On Sunday, Matt Hancock, the Health Secretary, revealed that authorities have already identified 77 cases of the South African variant in the UK, and have placed the patients under “very close” observation.

Priti Patel, the Home Secretary, and Mr Hancock are understood to be pushing for a mandatory quarantine in Government-approved accommodation for all arrivals.

But limited hotel capacity near major airports could mean passengers must be transported by bus to rooms elsewhere in the UK to wait out a 10-day quarantine period.

Government sources told the Telegraph there are only around 10,000 hotel rooms in and around Heathrow Airport, which is approximately the number of people arriving in Britain via the airport every day.

Grant Shapps, the Transport Secretary, has made the case for quarantine to only apply to arrivals from high-risk countries where cases are high or new variants have been discovered.

But Ms Patel argues that new variants can come from unexpected places, and it is possible they already exist in countries without genome sequencing technology and have not yet been discovered.

Ministers will meet on Tuesday to weigh up the policy, and could decide that arrivals must pay for their own quarantine hotel rooms, significantly increasing the cost of travelling to the UK.

Scientists on the Government’s Sage advisory committee have recommended the quarantine apply to travellers from all countries.

Professor Kamlesh Khunti, who sits on the committee, said many countries are likely to be harbouring unknown Covid variants that could make their way to the UK.

“We have had them in Japan, Brazil, South Africa and the UK,” he told LBC on Sunday.

“We probably don’t know about new variants that have already appeared in other countries. These are only countries that are sequencing the virus.”

The Labour Party joined the calls for an “effective quarantining regime”, beginning with quarantine hotels.

Nick Thomas-Symonds, the shadow Home Secretary, said: “Nobody could say that the situation at our borders is satisfactory or that there is sufficient protection in place for our people against the different strains that could be coming from around the world.

“We need now to put additional protections in place.”

Other measures to be considered by the Cabinet on Tuesday include a full Australian-style border closure, or a compulsory ten-day isolation period for arrivals, with no option to end the period by testing negative after five days.

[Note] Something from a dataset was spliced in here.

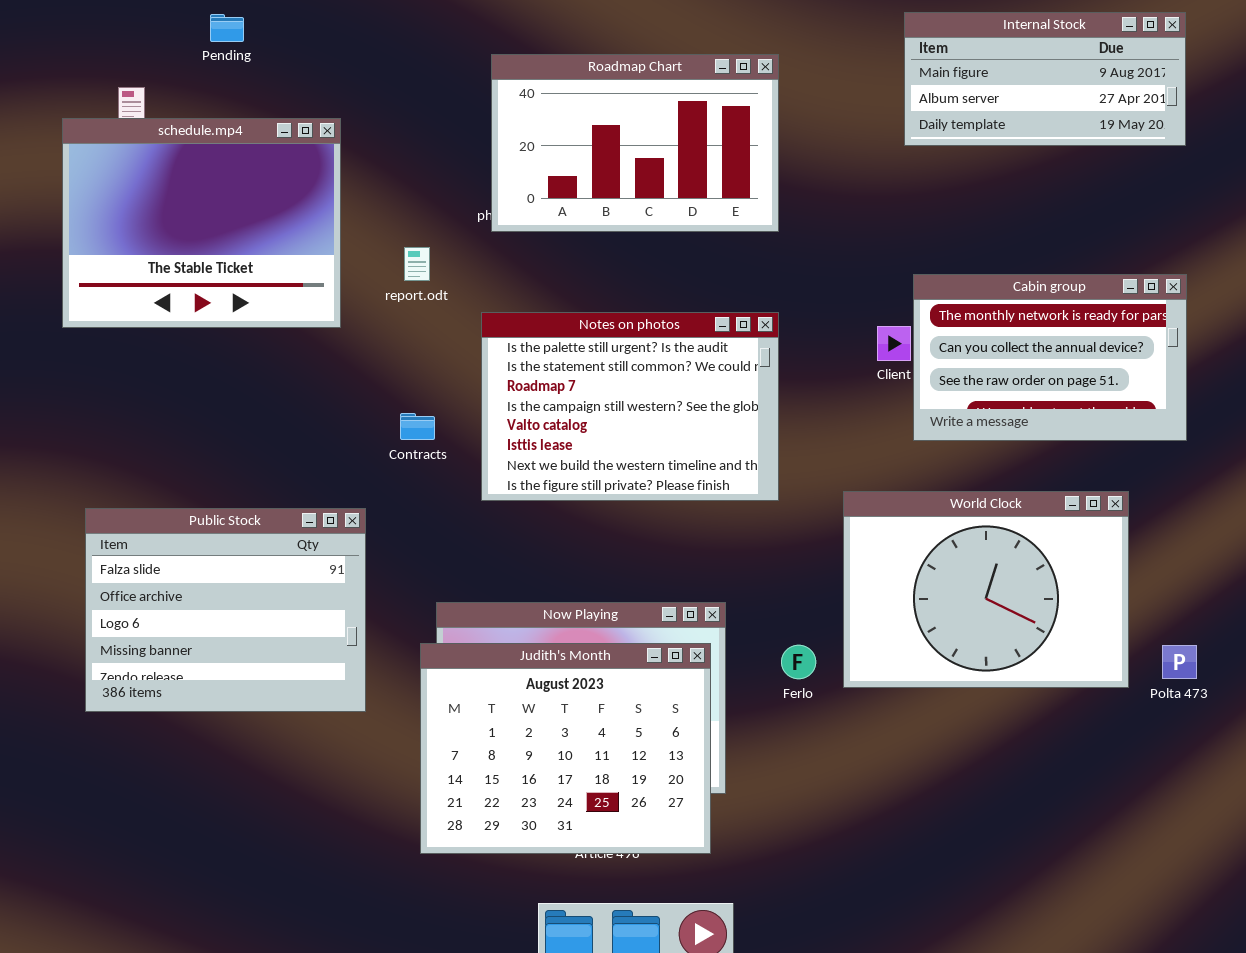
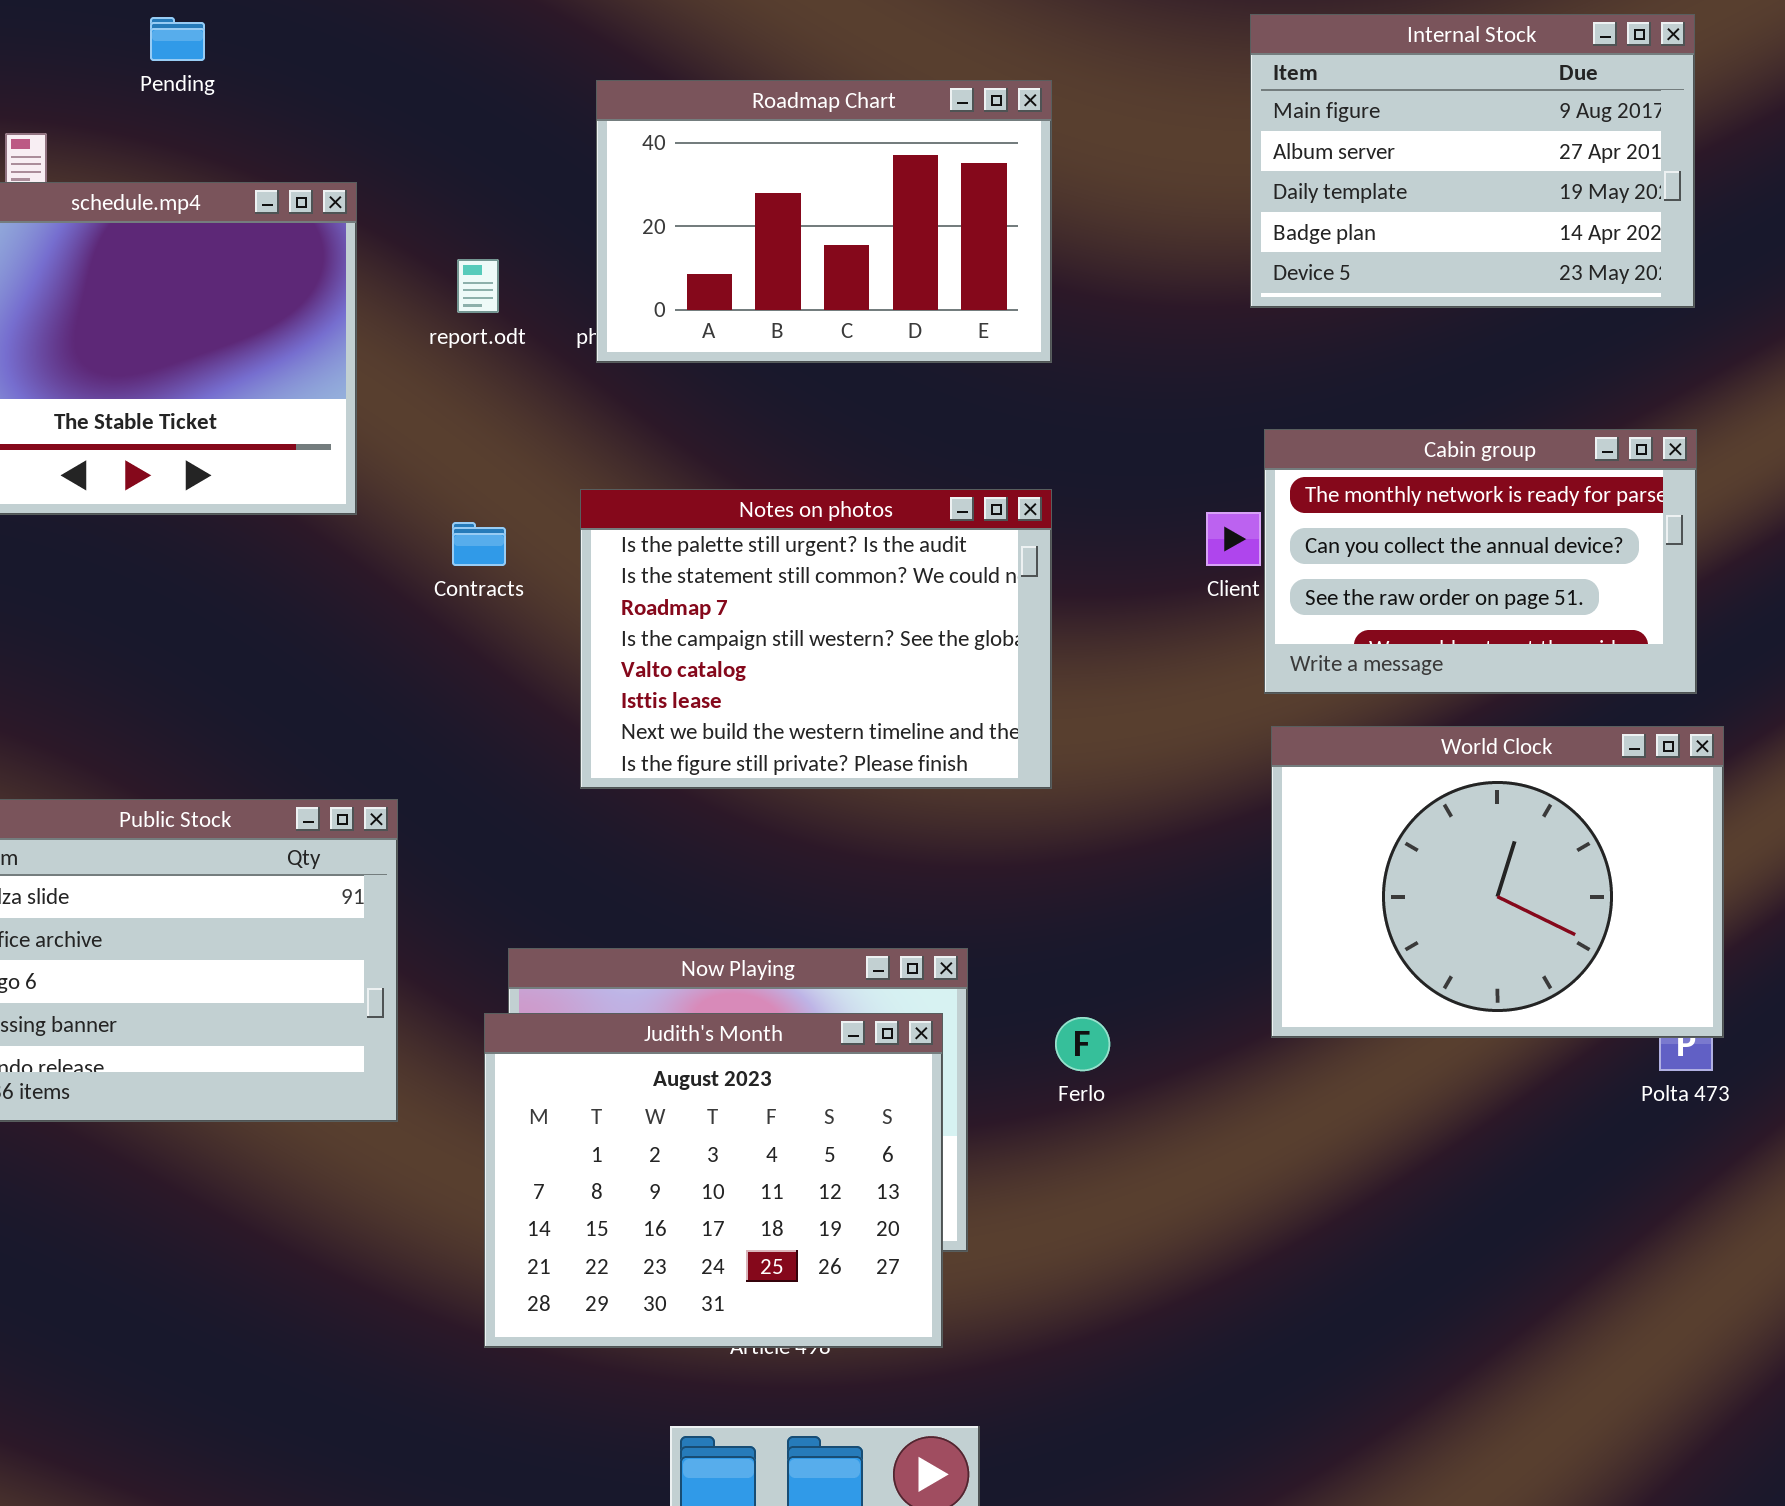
Internal Stock: [904,12,1186,146] -> [1250,14,1695,308], resized
report.odt: [404,247,430,281] -> [457,259,499,313], moved
Contracts: [400,413,435,440] -> [452,522,506,566], moved
World Clock: [843,491,1129,688] -> [1271,726,1724,1038], moved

Travellers could also be required to use “locator apps” that track their movements to prove they have remained at home during the isolation period.

A full closure of the borders or mandatory hotel quarantine is unpopular with Rishi Sunak, the Chancellor and Liz Truss, the International Trade Secretary. 

The pair are concerned about harm to the aviation and travel industries and the knock-on effect on the wider British economy. However, Mr Sunak was on Sunday night reported to have warmed to the proposals.

A full closure of the borders could require ministers to mount a repatriation mission for all Britons currently abroad, costing the Treasury millions of pounds.

A senior source backing the economic argument said: “If we had to close the borders, repatriation would be on the cards which is logistically a nightmare.

“If you are stuck in Panama or wherever you have been for the last few months, you would probably have to charter planes or get the military involved to get them back and quarantine them all.”